The line holding "Hematoxylin and eosin" and every line after it through the end of the entries below: retype these exactly and nothing more.

======== Material shown

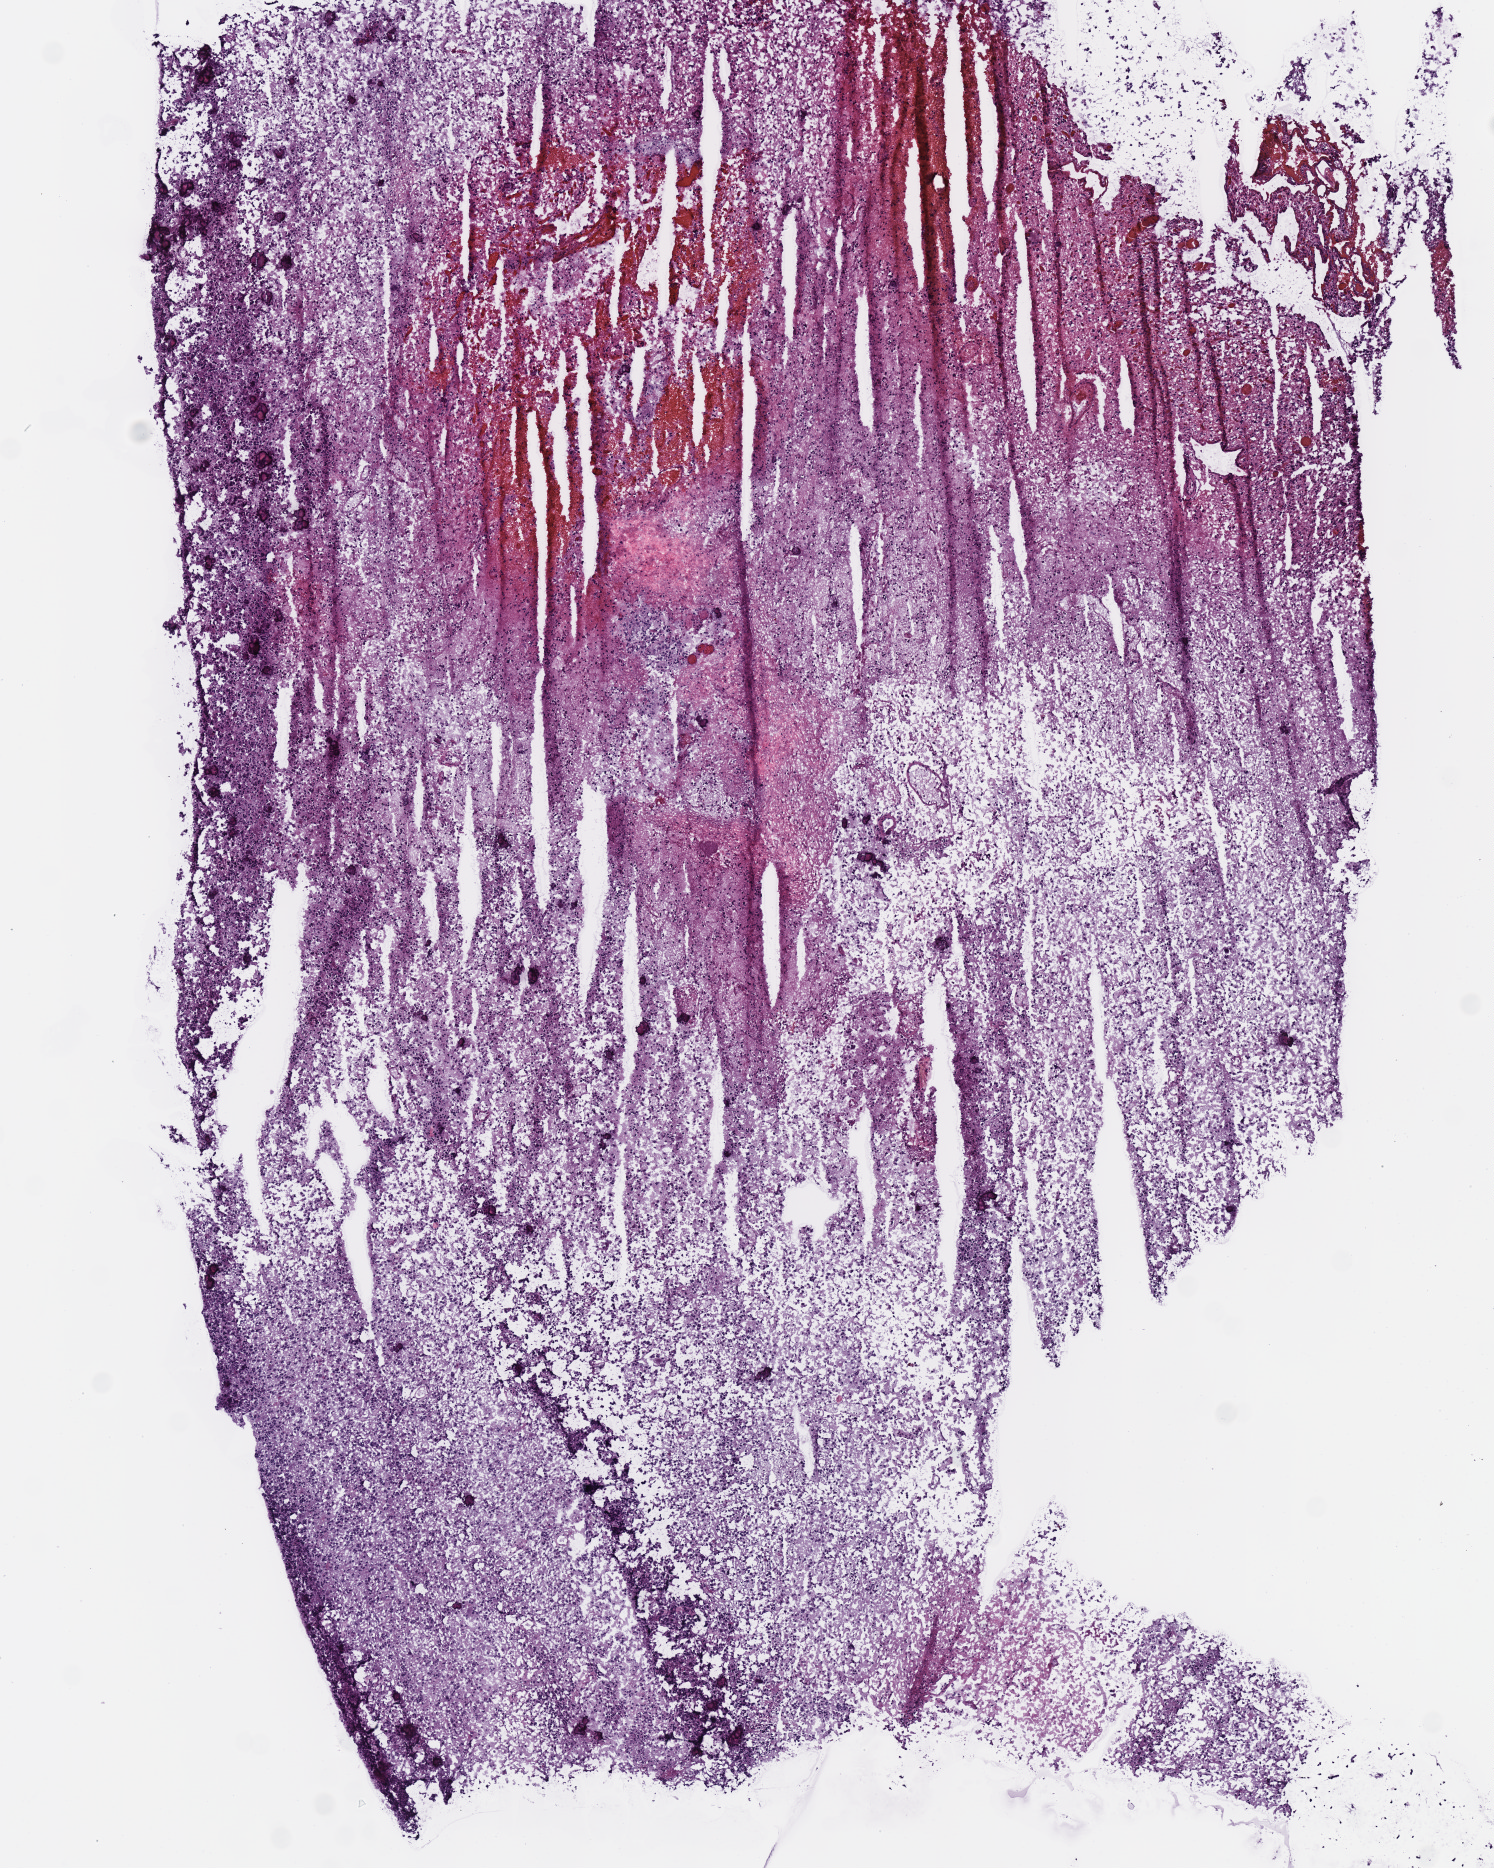
H&E-stained whole-slide image, low-resolution overview of the scanned area, about 5.9 x 7.3 mm. Frozen section from the top of the tissue portion. Brain, primary tumour sample. Patient: male, age at initial diagnosis 54 years. Histologic grade: G3 (poorly differentiated). Pathologist review of this section (percent, as recorded): tumour cells 100%, tumour nuclei 75%, normal cells 0%, stromal cells 0%, necrosis 0%.
Pathologic diagnosis: Oligodendroglioma, anaplastic (cerebrum). Laterality: right.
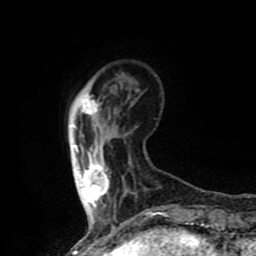
Breast MRI (dynamic contrast-enhanced), one axial slice. Slice 17 of 80 in the series (ordered by position). Cropped to one breast. Dynamic contrast-enhanced series, time point 2 of 8 at this slice position (early post-contrast). 1.5 T. TE 4.2 ms, TR 7 ms. 2 mm slice thickness. 256 × 256 image matrix, field of view 155 × 155 mm. Female patient.
Structures marked on this image (semi-automatically segmented with operator editing):
- enhancing-tissue mask used for the functional tumour volume (all voxels passing the contrast-enhancement thresholds inside the analysis volume; usually the tumour): bounding box <73,92,109,208> (left, top, right, bottom; pixels)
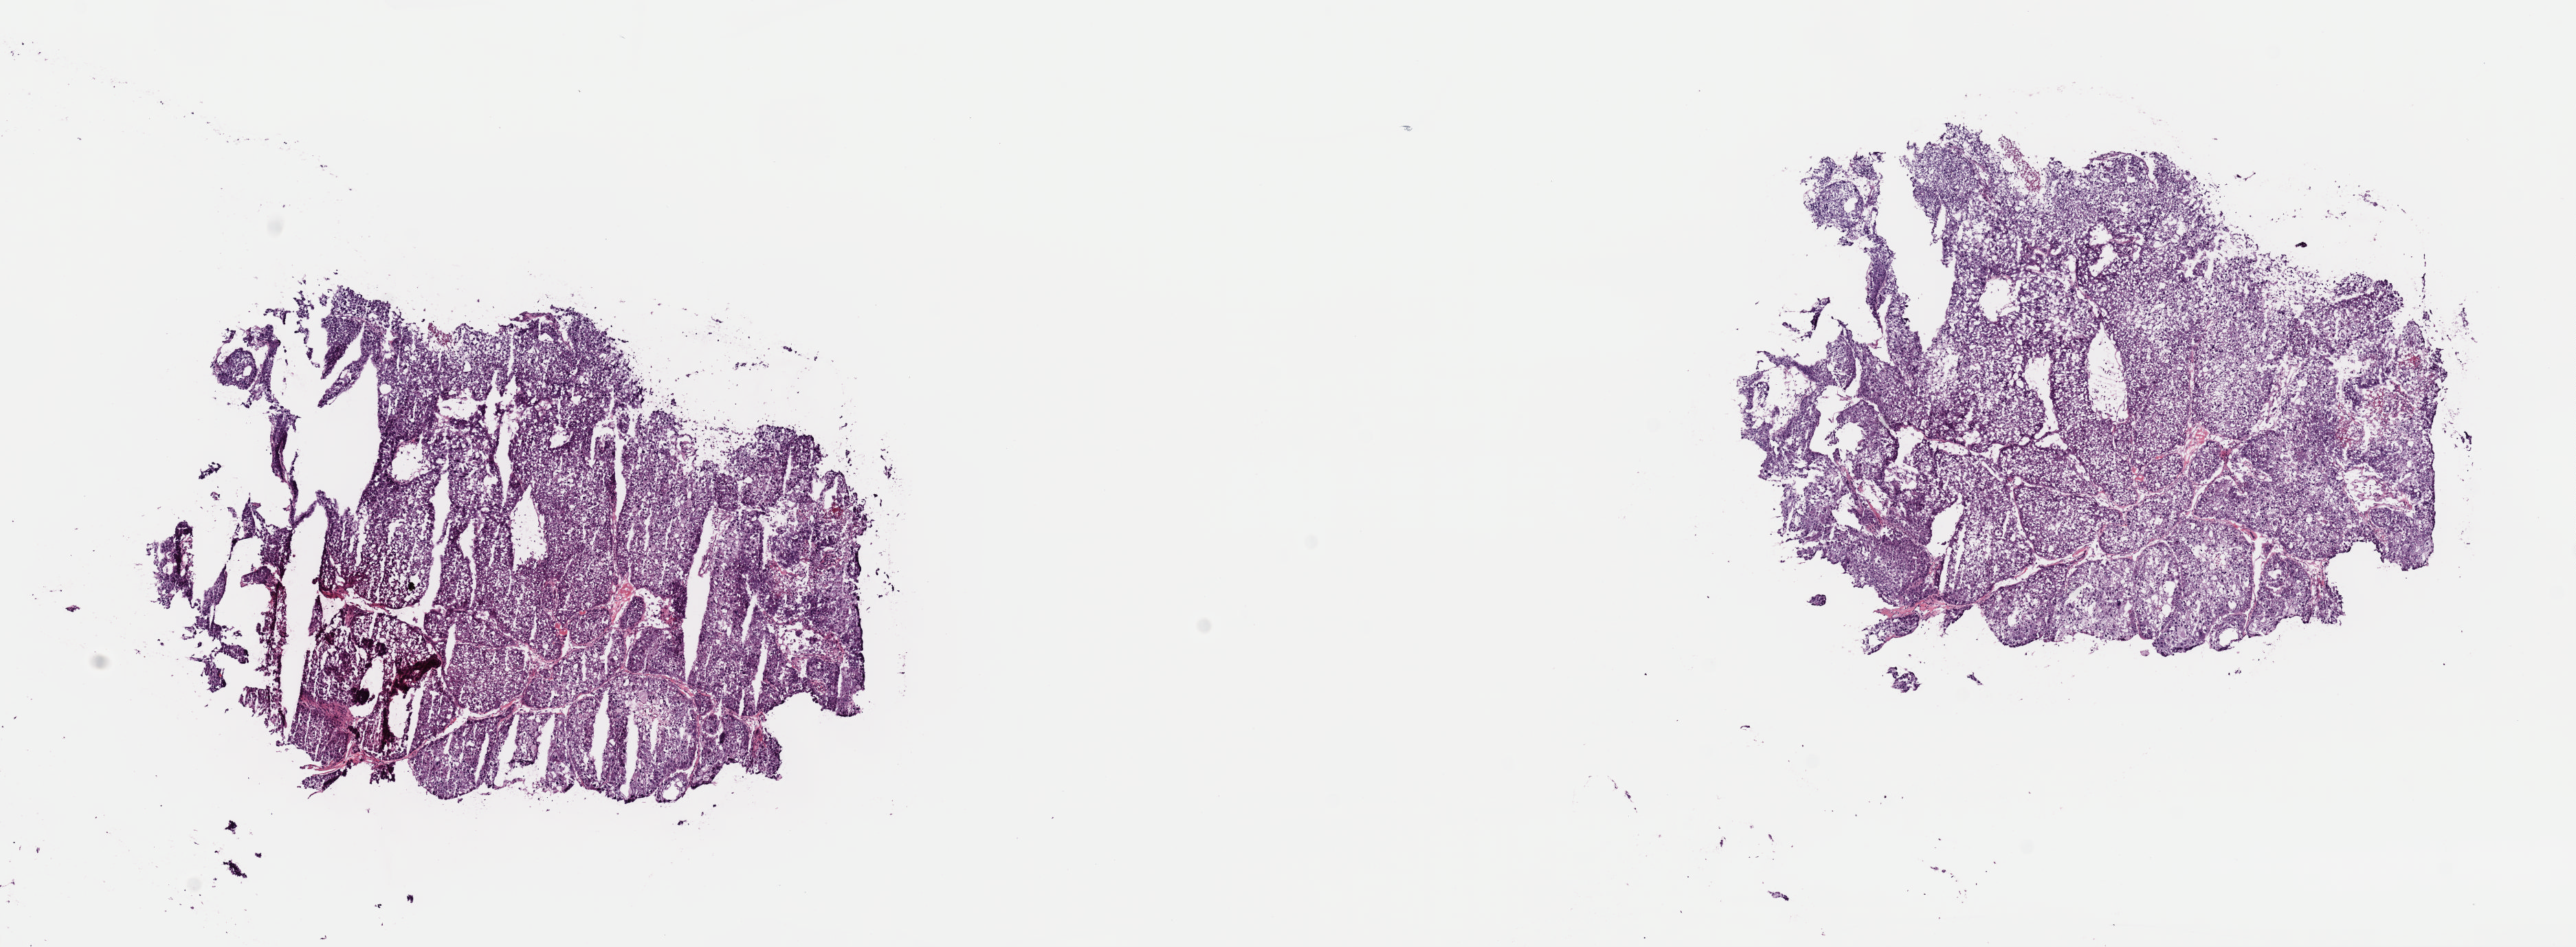
Hematoxylin and eosin (H&E) stained whole-slide image, shown as a low-resolution overview of the whole scanned area (about 14.8 x 5.4 mm), frozen section from the top of the tissue portion, liver, primary tumour sample. Male patient; age at initial diagnosis 61 years.
Histologic diagnosis: Hepatocellular carcinoma, NOS.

================

**Task output:**
Hematoxylin and eosin (H&E) stained whole-slide image, shown as a low-resolution overview of the whole scanned area (about 14.8 x 5.4 mm), frozen section from the top of the tissue portion, liver, primary tumour sample. Male patient; age at initial diagnosis 61 years.
Histologic diagnosis: Hepatocellular carcinoma, NOS.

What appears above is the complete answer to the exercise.